Dataset records

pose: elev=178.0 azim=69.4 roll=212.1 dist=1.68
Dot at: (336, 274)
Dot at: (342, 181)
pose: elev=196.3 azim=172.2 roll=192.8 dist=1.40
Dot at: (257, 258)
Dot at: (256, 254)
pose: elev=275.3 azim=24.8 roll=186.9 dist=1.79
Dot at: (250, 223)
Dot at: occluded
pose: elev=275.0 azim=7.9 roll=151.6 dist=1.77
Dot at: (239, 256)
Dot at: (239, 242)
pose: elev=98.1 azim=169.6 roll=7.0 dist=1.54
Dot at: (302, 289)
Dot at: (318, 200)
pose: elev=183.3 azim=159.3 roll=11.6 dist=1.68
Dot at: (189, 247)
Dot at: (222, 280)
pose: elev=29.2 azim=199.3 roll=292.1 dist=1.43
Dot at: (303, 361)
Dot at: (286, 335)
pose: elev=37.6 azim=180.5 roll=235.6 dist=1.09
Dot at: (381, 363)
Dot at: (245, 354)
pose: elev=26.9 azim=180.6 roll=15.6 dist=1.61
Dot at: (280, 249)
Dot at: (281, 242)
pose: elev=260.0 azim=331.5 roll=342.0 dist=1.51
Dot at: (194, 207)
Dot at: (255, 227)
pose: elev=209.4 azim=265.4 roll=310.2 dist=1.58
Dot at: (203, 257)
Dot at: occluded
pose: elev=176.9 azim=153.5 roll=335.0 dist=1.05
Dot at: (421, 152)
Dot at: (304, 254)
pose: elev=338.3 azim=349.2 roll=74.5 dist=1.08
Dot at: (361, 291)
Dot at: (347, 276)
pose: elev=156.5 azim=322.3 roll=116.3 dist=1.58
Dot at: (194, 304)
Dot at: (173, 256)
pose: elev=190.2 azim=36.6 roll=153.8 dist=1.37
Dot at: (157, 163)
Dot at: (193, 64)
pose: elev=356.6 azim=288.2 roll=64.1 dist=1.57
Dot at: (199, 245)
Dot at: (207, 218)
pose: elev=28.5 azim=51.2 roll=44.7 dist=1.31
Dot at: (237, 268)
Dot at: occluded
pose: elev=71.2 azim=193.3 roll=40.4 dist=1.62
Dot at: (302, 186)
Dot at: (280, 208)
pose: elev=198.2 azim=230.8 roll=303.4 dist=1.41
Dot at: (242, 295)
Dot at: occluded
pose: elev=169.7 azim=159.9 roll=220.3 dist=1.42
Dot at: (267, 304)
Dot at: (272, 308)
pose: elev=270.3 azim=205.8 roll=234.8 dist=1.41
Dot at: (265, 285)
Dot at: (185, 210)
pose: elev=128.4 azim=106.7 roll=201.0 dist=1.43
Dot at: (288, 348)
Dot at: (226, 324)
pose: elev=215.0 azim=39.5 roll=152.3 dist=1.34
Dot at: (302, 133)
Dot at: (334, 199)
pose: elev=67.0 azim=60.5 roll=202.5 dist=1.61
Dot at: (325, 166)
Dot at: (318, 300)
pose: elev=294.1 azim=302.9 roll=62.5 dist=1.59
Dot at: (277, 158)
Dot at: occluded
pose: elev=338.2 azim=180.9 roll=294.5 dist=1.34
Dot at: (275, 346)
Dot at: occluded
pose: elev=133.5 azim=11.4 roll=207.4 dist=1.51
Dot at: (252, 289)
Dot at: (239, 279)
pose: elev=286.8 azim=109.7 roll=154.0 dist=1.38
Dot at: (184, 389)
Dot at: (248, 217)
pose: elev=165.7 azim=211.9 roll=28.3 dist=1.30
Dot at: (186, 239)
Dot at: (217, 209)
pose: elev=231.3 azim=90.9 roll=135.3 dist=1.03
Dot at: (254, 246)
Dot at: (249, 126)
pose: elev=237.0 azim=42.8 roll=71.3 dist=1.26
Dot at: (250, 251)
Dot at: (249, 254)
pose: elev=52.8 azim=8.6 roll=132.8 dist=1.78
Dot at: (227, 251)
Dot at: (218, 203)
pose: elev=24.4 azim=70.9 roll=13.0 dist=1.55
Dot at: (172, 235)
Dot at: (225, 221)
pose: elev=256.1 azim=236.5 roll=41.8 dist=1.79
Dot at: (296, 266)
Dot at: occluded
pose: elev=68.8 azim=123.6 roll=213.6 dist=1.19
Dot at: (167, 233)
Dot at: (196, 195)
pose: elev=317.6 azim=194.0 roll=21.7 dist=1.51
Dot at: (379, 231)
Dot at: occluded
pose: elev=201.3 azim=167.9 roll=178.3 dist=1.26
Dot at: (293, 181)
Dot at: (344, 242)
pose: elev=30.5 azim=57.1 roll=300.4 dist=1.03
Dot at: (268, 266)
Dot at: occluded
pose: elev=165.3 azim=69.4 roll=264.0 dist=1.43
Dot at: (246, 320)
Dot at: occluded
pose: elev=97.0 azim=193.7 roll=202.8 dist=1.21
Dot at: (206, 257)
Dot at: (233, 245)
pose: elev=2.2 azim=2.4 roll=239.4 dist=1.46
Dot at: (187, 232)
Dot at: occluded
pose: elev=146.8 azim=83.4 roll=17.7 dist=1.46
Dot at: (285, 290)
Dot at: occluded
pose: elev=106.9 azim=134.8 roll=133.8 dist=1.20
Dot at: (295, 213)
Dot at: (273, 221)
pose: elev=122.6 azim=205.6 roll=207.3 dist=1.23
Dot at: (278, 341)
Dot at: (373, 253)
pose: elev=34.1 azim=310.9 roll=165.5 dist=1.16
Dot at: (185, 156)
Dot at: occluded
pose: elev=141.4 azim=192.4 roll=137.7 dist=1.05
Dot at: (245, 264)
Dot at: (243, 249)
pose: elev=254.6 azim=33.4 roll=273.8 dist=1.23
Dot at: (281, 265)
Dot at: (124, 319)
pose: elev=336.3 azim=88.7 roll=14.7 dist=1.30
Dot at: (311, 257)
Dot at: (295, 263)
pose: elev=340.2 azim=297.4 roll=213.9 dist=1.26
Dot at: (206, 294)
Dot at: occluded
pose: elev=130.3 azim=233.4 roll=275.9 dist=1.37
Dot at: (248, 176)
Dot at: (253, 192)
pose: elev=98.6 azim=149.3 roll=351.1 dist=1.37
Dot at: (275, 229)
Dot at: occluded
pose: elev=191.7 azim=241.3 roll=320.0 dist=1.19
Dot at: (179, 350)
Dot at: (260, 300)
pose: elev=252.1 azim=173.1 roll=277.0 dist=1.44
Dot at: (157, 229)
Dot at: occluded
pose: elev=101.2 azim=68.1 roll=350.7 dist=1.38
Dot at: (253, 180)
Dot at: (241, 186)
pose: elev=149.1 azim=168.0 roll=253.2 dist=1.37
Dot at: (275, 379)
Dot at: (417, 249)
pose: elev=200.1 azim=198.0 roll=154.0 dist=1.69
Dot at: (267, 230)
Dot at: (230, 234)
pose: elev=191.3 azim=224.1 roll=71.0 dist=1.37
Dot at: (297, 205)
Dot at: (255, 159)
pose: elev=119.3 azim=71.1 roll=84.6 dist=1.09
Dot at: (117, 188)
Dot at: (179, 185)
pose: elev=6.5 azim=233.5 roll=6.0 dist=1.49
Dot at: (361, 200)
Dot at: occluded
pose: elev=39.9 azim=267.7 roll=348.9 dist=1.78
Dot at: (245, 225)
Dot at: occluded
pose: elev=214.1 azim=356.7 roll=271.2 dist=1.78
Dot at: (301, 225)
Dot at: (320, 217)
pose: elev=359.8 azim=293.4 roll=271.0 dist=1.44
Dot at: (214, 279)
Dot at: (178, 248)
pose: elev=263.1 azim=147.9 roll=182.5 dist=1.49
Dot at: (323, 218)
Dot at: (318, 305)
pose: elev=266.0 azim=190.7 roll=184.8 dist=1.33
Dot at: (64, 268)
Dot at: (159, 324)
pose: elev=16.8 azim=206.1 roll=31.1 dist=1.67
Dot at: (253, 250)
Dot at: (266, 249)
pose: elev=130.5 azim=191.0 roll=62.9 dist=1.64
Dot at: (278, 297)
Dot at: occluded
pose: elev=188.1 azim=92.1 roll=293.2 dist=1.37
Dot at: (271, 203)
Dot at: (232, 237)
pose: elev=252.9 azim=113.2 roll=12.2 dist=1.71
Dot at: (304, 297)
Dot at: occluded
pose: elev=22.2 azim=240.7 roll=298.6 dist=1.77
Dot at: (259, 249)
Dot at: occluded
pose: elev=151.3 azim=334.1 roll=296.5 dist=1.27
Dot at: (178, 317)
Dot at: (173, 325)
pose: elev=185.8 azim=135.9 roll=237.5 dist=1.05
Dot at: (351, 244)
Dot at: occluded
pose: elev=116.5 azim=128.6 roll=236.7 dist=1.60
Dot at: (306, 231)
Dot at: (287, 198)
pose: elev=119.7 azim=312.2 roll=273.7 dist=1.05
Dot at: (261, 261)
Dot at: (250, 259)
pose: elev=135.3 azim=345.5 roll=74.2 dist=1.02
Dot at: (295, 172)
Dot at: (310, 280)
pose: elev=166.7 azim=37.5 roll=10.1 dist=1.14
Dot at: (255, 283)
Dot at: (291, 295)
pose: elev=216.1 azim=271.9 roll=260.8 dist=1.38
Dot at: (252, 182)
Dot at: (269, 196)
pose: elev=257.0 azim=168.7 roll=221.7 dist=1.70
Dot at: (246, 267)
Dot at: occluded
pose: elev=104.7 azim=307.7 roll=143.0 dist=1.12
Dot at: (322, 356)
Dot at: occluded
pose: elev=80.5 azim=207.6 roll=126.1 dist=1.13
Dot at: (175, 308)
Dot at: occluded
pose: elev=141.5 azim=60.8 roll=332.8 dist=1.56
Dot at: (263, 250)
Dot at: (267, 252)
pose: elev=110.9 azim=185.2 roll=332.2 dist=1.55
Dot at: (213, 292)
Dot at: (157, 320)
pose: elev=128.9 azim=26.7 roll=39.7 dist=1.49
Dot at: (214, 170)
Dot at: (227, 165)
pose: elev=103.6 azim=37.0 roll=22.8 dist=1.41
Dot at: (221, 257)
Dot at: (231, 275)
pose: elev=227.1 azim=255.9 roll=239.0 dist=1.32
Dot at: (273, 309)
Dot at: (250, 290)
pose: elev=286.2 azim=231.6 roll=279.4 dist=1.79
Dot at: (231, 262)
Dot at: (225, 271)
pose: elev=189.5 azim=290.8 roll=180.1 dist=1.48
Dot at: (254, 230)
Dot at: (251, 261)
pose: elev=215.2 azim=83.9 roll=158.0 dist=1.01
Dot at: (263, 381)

▸ **SET EXERCISE**: Rewrite the stretch from the line containing "pose: elev=156.5 azim=322.3" through the line containing "Dot at: (249, 254)", swapping "roll" for "tilt" and leaving everything else as it is.

▸ **SOLUTION TO THE EXERCISE**:
pose: elev=156.5 azim=322.3 tilt=116.3 dist=1.58
Dot at: (194, 304)
Dot at: (173, 256)
pose: elev=190.2 azim=36.6 tilt=153.8 dist=1.37
Dot at: (157, 163)
Dot at: (193, 64)
pose: elev=356.6 azim=288.2 tilt=64.1 dist=1.57
Dot at: (199, 245)
Dot at: (207, 218)
pose: elev=28.5 azim=51.2 tilt=44.7 dist=1.31
Dot at: (237, 268)
Dot at: occluded
pose: elev=71.2 azim=193.3 tilt=40.4 dist=1.62
Dot at: (302, 186)
Dot at: (280, 208)
pose: elev=198.2 azim=230.8 tilt=303.4 dist=1.41
Dot at: (242, 295)
Dot at: occluded
pose: elev=169.7 azim=159.9 tilt=220.3 dist=1.42
Dot at: (267, 304)
Dot at: (272, 308)
pose: elev=270.3 azim=205.8 tilt=234.8 dist=1.41
Dot at: (265, 285)
Dot at: (185, 210)
pose: elev=128.4 azim=106.7 tilt=201.0 dist=1.43
Dot at: (288, 348)
Dot at: (226, 324)
pose: elev=215.0 azim=39.5 tilt=152.3 dist=1.34
Dot at: (302, 133)
Dot at: (334, 199)
pose: elev=67.0 azim=60.5 tilt=202.5 dist=1.61
Dot at: (325, 166)
Dot at: (318, 300)
pose: elev=294.1 azim=302.9 tilt=62.5 dist=1.59
Dot at: (277, 158)
Dot at: occluded
pose: elev=338.2 azim=180.9 tilt=294.5 dist=1.34
Dot at: (275, 346)
Dot at: occluded
pose: elev=133.5 azim=11.4 tilt=207.4 dist=1.51
Dot at: (252, 289)
Dot at: (239, 279)
pose: elev=286.8 azim=109.7 tilt=154.0 dist=1.38
Dot at: (184, 389)
Dot at: (248, 217)
pose: elev=165.7 azim=211.9 tilt=28.3 dist=1.30
Dot at: (186, 239)
Dot at: (217, 209)
pose: elev=231.3 azim=90.9 tilt=135.3 dist=1.03
Dot at: (254, 246)
Dot at: (249, 126)
pose: elev=237.0 azim=42.8 tilt=71.3 dist=1.26
Dot at: (250, 251)
Dot at: (249, 254)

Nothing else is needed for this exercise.